A love of history was mixed with the acrid smell of gun smoke and a pinch of patriotic pride Sunday as Brooklynites remembered a pivotal Revolutionary War battle that exploded over what is now Park Slope, Windsor Terrace and Green-Wood Cemetery, but is rarely given a mention in today’s history books.
So goes the Battle of Brooklyn, which is considered the first major military confrontation in the Revolutionary War.
It was almost nearly the last engagement for General George Washington, who lost 2,000 men and was forced to flee to Manhattan following fierce flogging by an onslaught of British troops.
Still, the colonists made it loud and clear that they were not going to live under the British standard any longer by taking on a military three times its size and ultimately overtaking a British fortification that is now known as the Old Stone House on 5th Avenue and 5th Street.
Following a memorial march sponsored by the Irish American Parade Committee on August 24, the bloody battle was remembered at Green-Wood Cemetery as scholars and area history buffs enjoyed a Revolutionary War re-enactment that included an infantry and artillery firing demonstration.

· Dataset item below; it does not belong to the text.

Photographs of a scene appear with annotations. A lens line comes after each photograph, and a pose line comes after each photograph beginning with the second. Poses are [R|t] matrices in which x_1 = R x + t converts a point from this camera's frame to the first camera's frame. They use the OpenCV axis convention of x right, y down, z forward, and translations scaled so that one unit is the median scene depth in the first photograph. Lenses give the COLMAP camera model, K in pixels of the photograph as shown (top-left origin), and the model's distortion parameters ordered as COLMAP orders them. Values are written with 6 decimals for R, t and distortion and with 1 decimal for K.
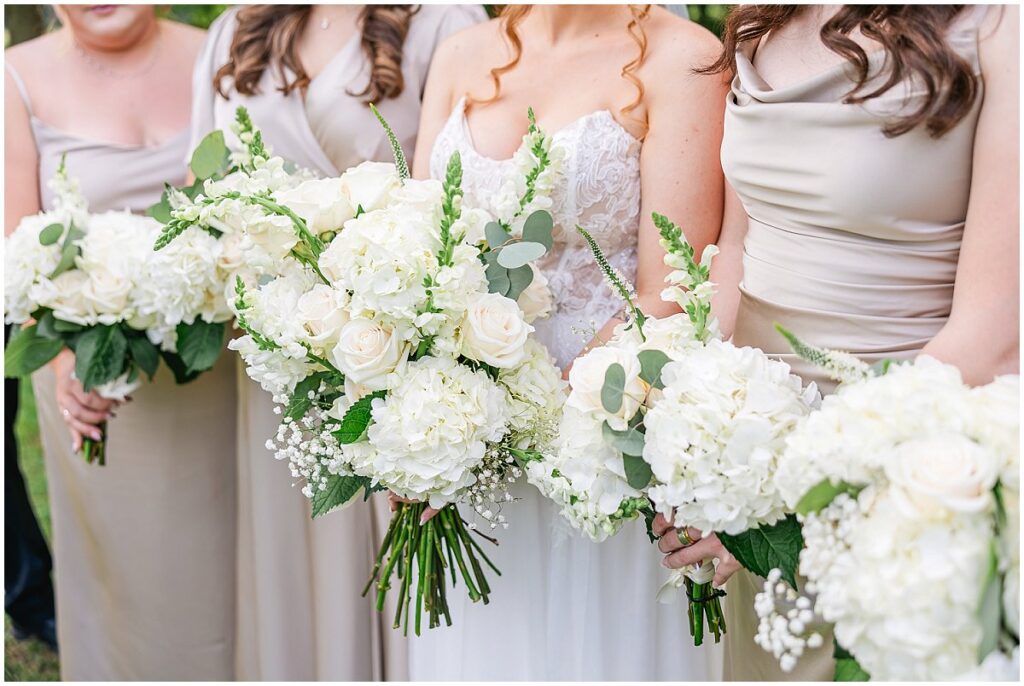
lens RADIAL K [[1018.8, 0, 512.0], [0, 1018.8, 343.0], [0, 0, 1]] dist [0.001949, -0.002417]
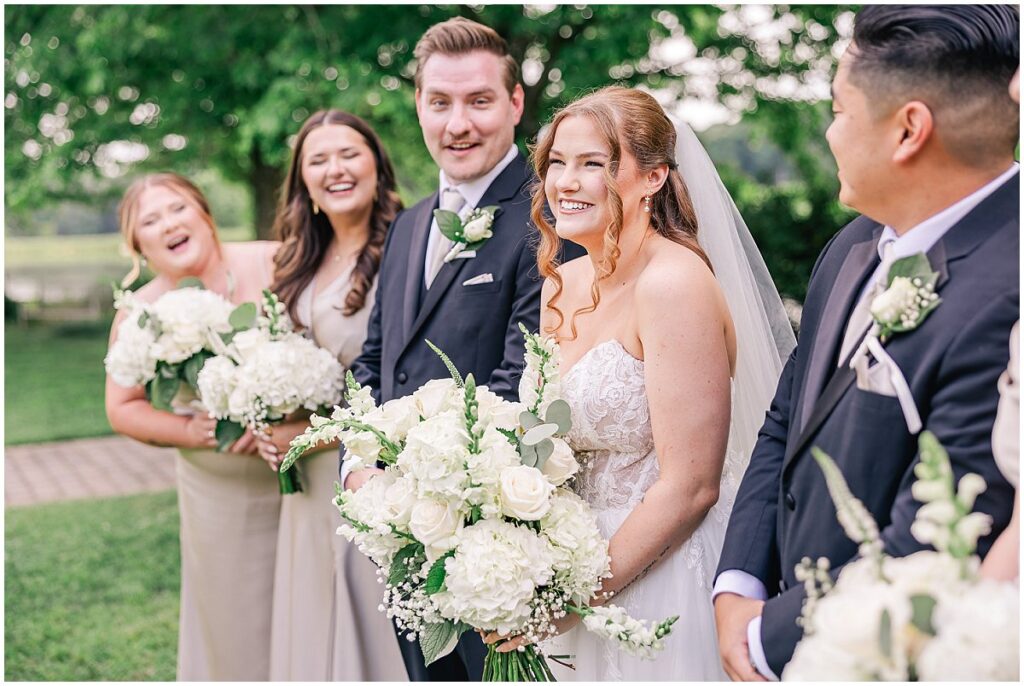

A commemoration party were then led by a lone bagpiper through the cemetery to the graves of Irish Korean War veterans, Matilda Tone, the wife of Irish patriot Theobald Wolfe Tone, John Gallagher, historian and author of the Battle of Brooklyn and the Minerva Monument on Battle Hill.
The commemoration was held to “draw attention to the vast contributions and significant and historic role of the Irish in the first battle of the American Revolution.
The day before the re-enactment, residents in Fort Greene remembered all of the American colonists who perished aboard the British prison ships moored in Wallabout Basin.
The remains of 11,500 of these victims are entombed in the Prison Ship Martyrs Monument in Fort Greene Park, which turned 100 this year.